Agentic applications promise to increase efficiency and lower costs across many industries, but there exists no reliable or efficient way for evaluating or improving their performance. Agentic applications currently operate as black boxes that generate an output without providing insight about how the output was generated. There also exists no reliable or efficient way for verifying the outputs generated by agentic applications are accurate or helpful. The technology described herein provides an evaluation system for agentic applications that can rapidly determine how agentic applications are performing across a variety of metrics. The evaluation system may be used to validate agentic applications before they are released to production and reduce the likelihood that agentic applications will hallucinate or have other errors. The evaluation system may also be used to determine if agentic applications are as good or better at performing tasks relative to other approaches. The evaluation system may also be used to improve the performance of agentic application in one or more areas where the applications are not performing well.

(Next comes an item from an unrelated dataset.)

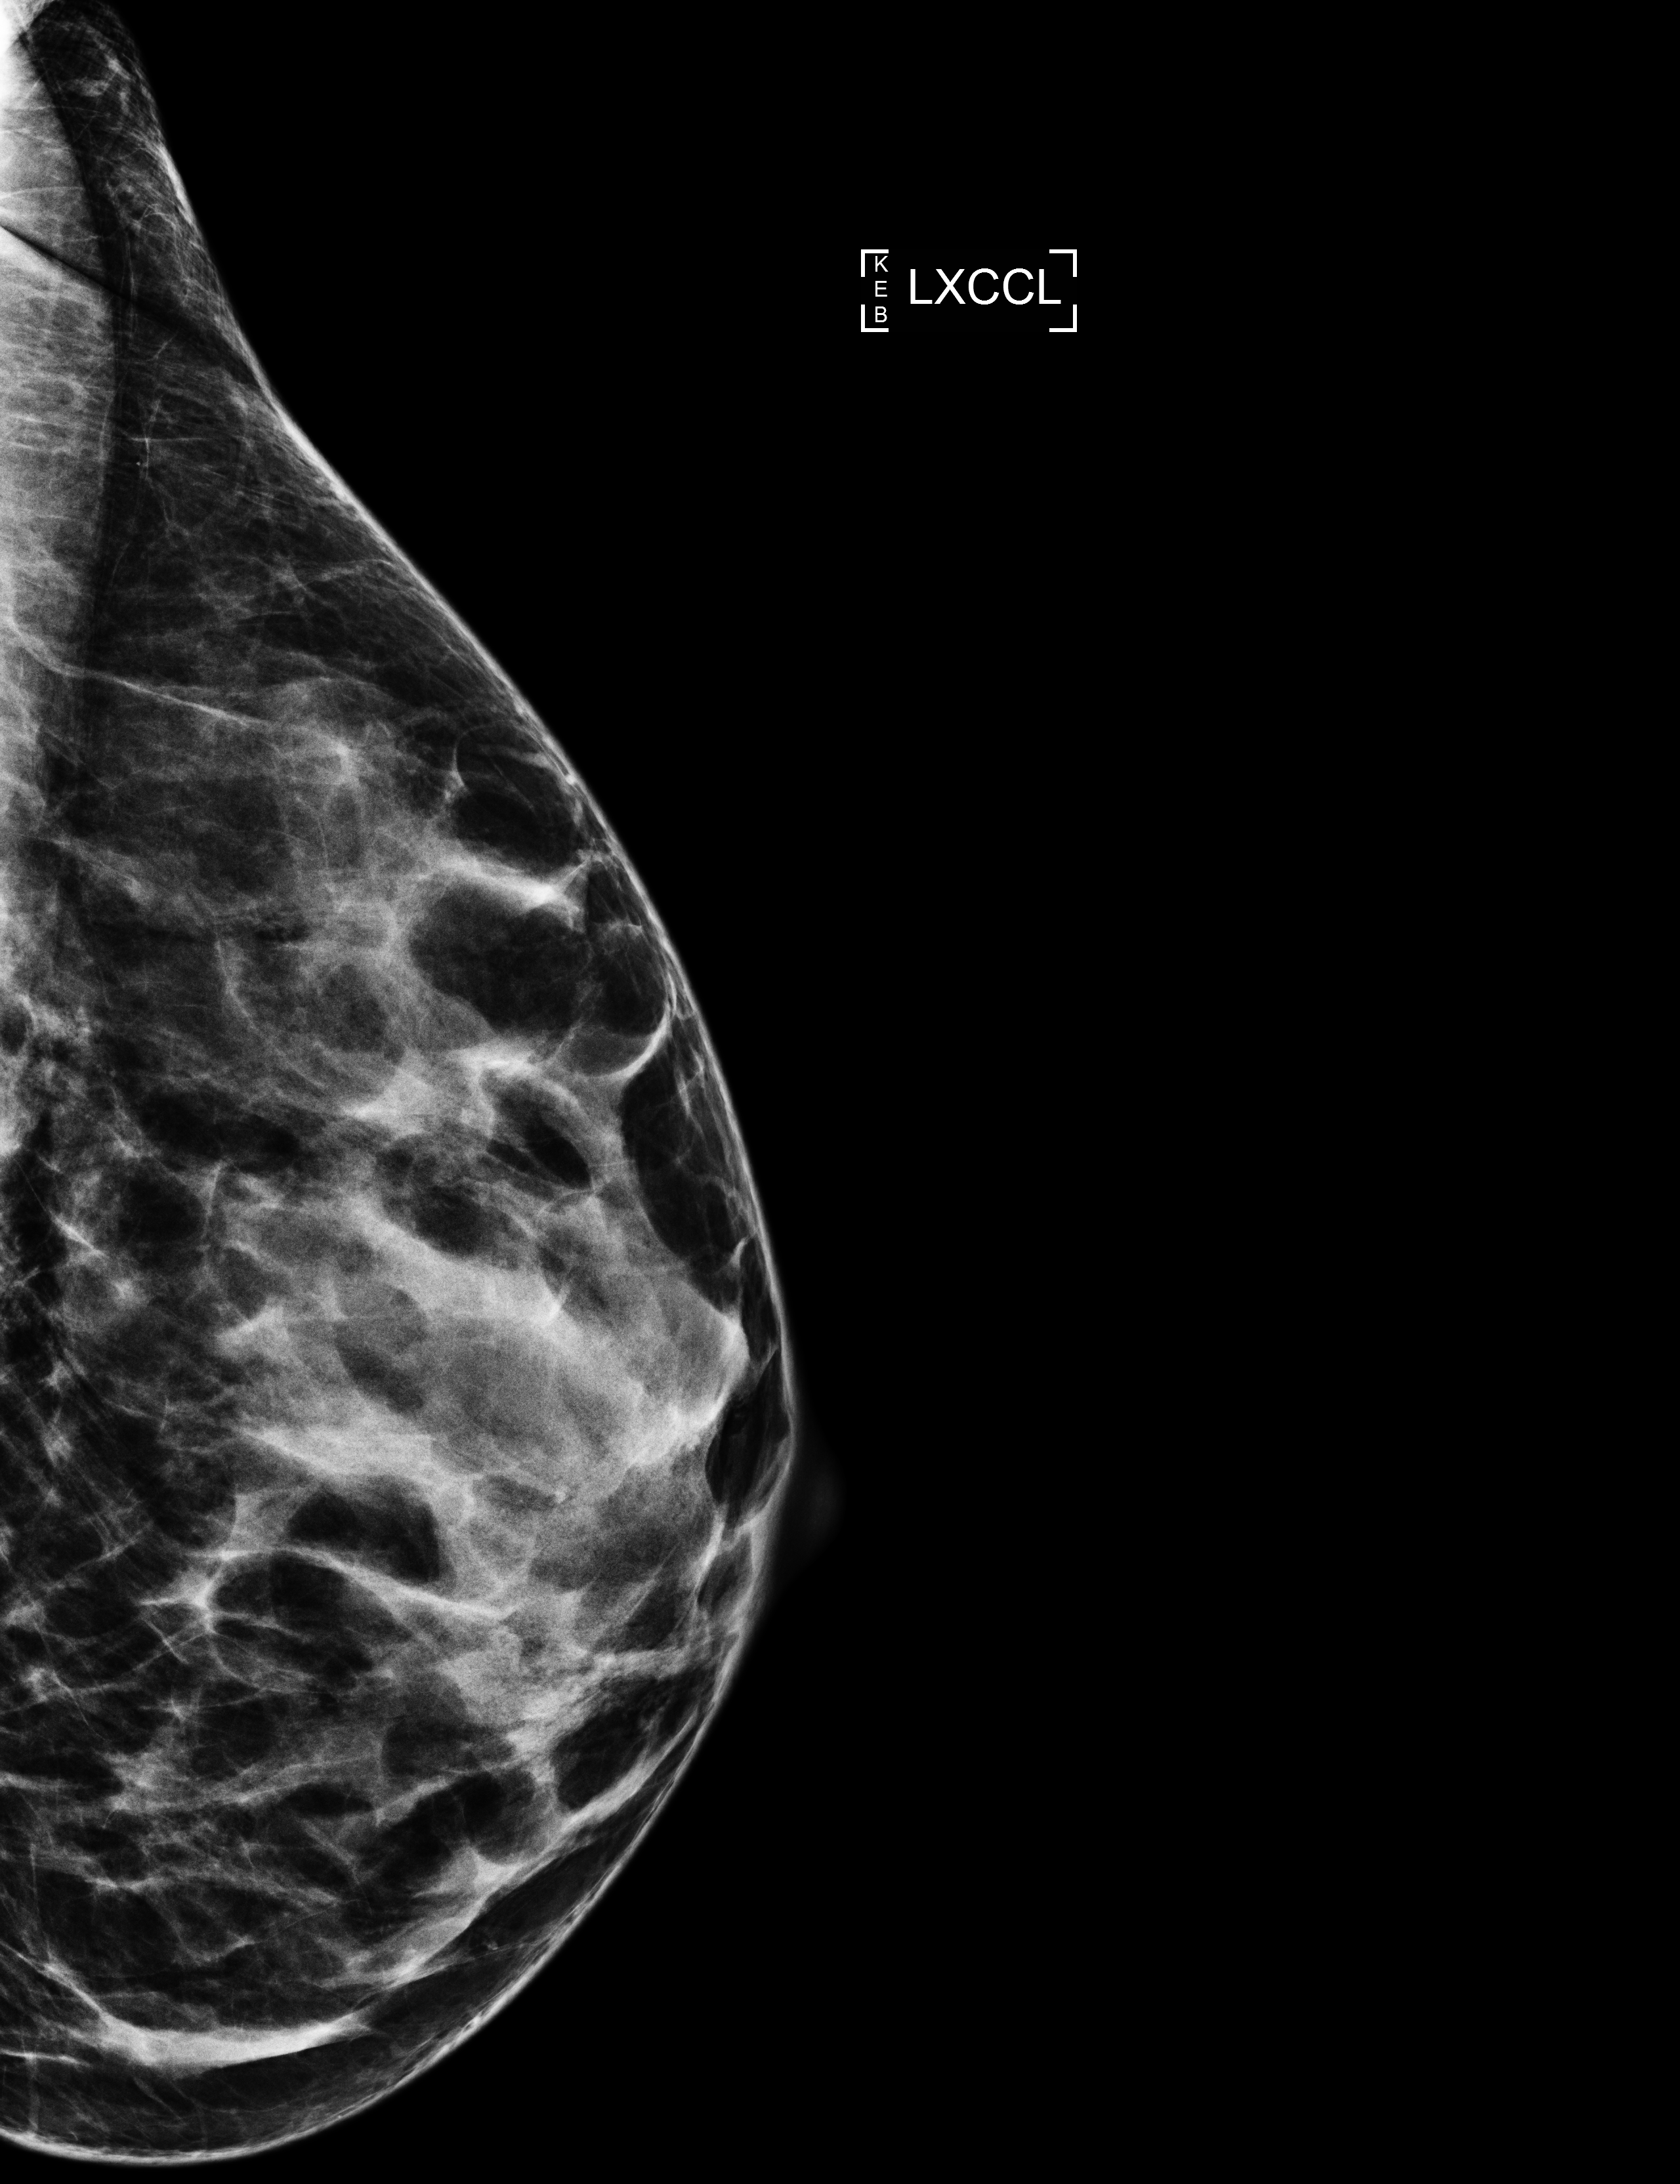
Diagnostic work-up study; compressed breast thickness 46 mm. Patient: female, 56 years.
Image type: full-field digital mammogram. Breast: left. Projection: exaggerated CC view (lateral).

BRIEF DESCRIPTION OF THE DRAWINGS

Some embodiments are illustrated by way of example and not limitation in the figures of the accompanying drawings.

FIG. 1 is a block diagram illustrating a high-level network architecture, according to various embodiments described herein.

FIG. 2 is a block diagram showing architectural aspects of a machine learning module, according to various embodiments described herein.

FIG. 3 is a block diagram illustrating a representative software architecture, which may be used in conjunction with various hardware architectures herein described.

FIG. 4 is a block diagram illustrating components of a machine, according to some example embodiments, able to read instructions from a machine-readable medium (e.g., a machine-readable storage medium) and perform any one or more of the methodologies discussed herein.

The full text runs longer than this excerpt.